Ta wątpliwa przyjemność regularnie spotyka samorządowców. Sam schemat powtarza się od lat i – trzeba podkreślić – nie został wymyślony przez polityków obecnie rządzącej formacji. Jednak teraz wynoszony jest na zupełnie nowy poziom w efekcie otwartego konfliktu pomiędzy władzami lokalnymi i centralnymi, trwającego już od 2015 r. Polaryzacja stanowisk doprowadziła do tego, że nie są już nawet podejmowane próby dialogu. Widać to było doskonale przy okazji strajku nauczycieli i negocjacji, które go zakończyły. Zaproponowane wtedy przez rząd podwyżki nie były konsultowane ze środowiskiem samorządowym. A przecież to na władzach lokalnych w dużej mierze spoczywa obowiązek finansowania oświaty.

Czytaj także: Rząd dociska samorządy do budżetowej ściany

Ostatnie lata są zaś okresem szybkiego powiększenia się luki finansowej w oświacie. O ile w 2016 r. wynosiła ona 19 mld zł, o tyle w roku ubiegłym przekroczyła już 27 mld. A przecież większe wydatki na oświatę to niejedyne, a nawet nie największe, zmartwienie samorządów. Obniżka PIT czy wprowadzenie zerowej stawki dla młodych może dokonać prawdziwego spustoszenia w lokalnych budżetach. Zgodnie z szacunkami Związku Miast Polskich oznacza to uszczuplenie dochodów samorządów o ponad 7 mld zł.

Tych strat nie da się uzupełnić z innych źródeł, samorządy nie mają takich możliwości. W przeciwieństwie do rządu. Uszczelnienie systemu VAT, które przyniosło wielomiliardowe korzyści, podwyżka akcyzy czy planowana likwidacja limitu 30-krotności składek na ZUS, niezbędne do realizacji „piątki Kaczyńskiego", oznaczają dodatkowe dochody dla budżetu państwa. Samorządy nie zobaczą jednak z tego tytułu ani złotówki. Dlatego prezydenci kolejnych miast muszą informować, że nie będą w stanie zrealizować inwestycji, które obiecywali. Lista takich projektów się wydłuża, a wraz z nią rośnie niezadowolenie mieszkańców. Możliwe, że efekty tego niezadowolenia będą widoczne w wynikach kolejnych wyborów samorządowych. Ale w związku z politycznymi sympatiami większej części samorządowego środowiska prawdopodobnie nie spędza to snu z powiek politykom PiS.
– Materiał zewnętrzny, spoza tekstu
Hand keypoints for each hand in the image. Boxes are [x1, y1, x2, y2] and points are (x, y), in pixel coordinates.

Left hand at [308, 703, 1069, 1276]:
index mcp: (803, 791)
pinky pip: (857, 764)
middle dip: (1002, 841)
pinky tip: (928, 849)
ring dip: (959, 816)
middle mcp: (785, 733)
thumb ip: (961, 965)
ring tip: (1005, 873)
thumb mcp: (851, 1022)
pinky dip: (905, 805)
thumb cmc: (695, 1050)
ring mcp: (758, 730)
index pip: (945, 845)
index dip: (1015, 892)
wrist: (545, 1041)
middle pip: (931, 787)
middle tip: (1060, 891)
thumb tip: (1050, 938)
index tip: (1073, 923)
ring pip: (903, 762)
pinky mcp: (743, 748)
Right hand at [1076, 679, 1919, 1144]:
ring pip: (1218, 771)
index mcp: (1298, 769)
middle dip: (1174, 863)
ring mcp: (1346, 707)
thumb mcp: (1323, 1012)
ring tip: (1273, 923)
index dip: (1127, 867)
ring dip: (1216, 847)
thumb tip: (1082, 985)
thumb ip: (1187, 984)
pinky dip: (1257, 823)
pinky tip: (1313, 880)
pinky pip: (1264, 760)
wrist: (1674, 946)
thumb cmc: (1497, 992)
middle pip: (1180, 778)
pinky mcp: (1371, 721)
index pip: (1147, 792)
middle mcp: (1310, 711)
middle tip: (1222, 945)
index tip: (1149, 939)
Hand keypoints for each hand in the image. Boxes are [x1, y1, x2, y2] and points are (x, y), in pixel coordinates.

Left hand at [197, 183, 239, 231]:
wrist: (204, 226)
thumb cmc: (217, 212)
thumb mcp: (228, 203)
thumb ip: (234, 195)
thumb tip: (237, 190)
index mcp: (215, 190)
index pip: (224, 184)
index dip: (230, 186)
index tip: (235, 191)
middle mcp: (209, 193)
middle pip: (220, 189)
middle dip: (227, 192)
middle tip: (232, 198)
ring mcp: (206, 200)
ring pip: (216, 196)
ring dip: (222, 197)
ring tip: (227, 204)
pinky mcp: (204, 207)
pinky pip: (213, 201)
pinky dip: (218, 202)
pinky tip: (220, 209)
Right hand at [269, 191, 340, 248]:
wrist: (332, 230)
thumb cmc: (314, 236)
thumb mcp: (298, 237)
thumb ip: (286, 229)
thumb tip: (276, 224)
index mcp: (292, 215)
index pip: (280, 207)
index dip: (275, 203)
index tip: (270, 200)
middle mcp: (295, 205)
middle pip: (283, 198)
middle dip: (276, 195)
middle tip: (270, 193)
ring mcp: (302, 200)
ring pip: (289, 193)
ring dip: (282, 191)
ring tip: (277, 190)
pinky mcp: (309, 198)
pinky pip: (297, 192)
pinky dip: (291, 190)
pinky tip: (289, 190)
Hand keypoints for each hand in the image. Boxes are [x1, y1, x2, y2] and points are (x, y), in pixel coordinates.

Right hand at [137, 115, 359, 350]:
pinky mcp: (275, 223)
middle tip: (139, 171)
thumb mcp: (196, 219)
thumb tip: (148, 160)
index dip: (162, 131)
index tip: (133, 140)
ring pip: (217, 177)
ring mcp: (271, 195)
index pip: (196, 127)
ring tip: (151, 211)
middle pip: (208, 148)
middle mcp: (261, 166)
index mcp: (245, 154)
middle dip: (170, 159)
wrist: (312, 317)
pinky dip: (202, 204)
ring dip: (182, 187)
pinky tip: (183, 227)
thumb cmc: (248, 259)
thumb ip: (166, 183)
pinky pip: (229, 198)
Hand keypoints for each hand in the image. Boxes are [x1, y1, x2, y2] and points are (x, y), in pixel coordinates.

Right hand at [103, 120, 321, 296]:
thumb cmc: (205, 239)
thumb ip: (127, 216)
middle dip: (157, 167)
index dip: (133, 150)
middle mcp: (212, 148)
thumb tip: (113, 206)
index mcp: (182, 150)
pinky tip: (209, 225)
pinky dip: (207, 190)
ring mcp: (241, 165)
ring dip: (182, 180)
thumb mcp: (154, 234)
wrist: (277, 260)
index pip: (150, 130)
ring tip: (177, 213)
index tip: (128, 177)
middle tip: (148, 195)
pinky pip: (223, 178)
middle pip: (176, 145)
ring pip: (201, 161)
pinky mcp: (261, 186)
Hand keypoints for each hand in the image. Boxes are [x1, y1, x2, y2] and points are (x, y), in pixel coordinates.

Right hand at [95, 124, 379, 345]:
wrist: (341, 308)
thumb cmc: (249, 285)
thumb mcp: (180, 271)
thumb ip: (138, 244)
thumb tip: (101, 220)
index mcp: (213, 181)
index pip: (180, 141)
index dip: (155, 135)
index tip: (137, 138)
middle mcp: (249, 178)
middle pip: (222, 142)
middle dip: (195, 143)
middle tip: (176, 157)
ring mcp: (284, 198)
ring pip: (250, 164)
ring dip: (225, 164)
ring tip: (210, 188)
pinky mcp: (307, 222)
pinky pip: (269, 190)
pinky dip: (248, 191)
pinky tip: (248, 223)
Cudowny lek, który mógłby naprawić finanse samorządów, nie istnieje, ale najwyższy czas, żeby rozpocząć dyskusję o drodze prowadzącej do tego celu. Mogłoby w tym pomóc zagwarantowanie lokalnym władzom wyższego udziału w PIT (bo na to, że rząd podzieli się np. wpływami z VAT, trudno liczyć). Niektórzy eksperci proponują też „urealnienie" stawek podatku od nieruchomości. Zajmą się tym – jeśli w ogóle – dopiero posłowie kolejnej kadencji Sejmu. Tymczasem samorządowe budżety na przyszły rok trzeba układać już teraz.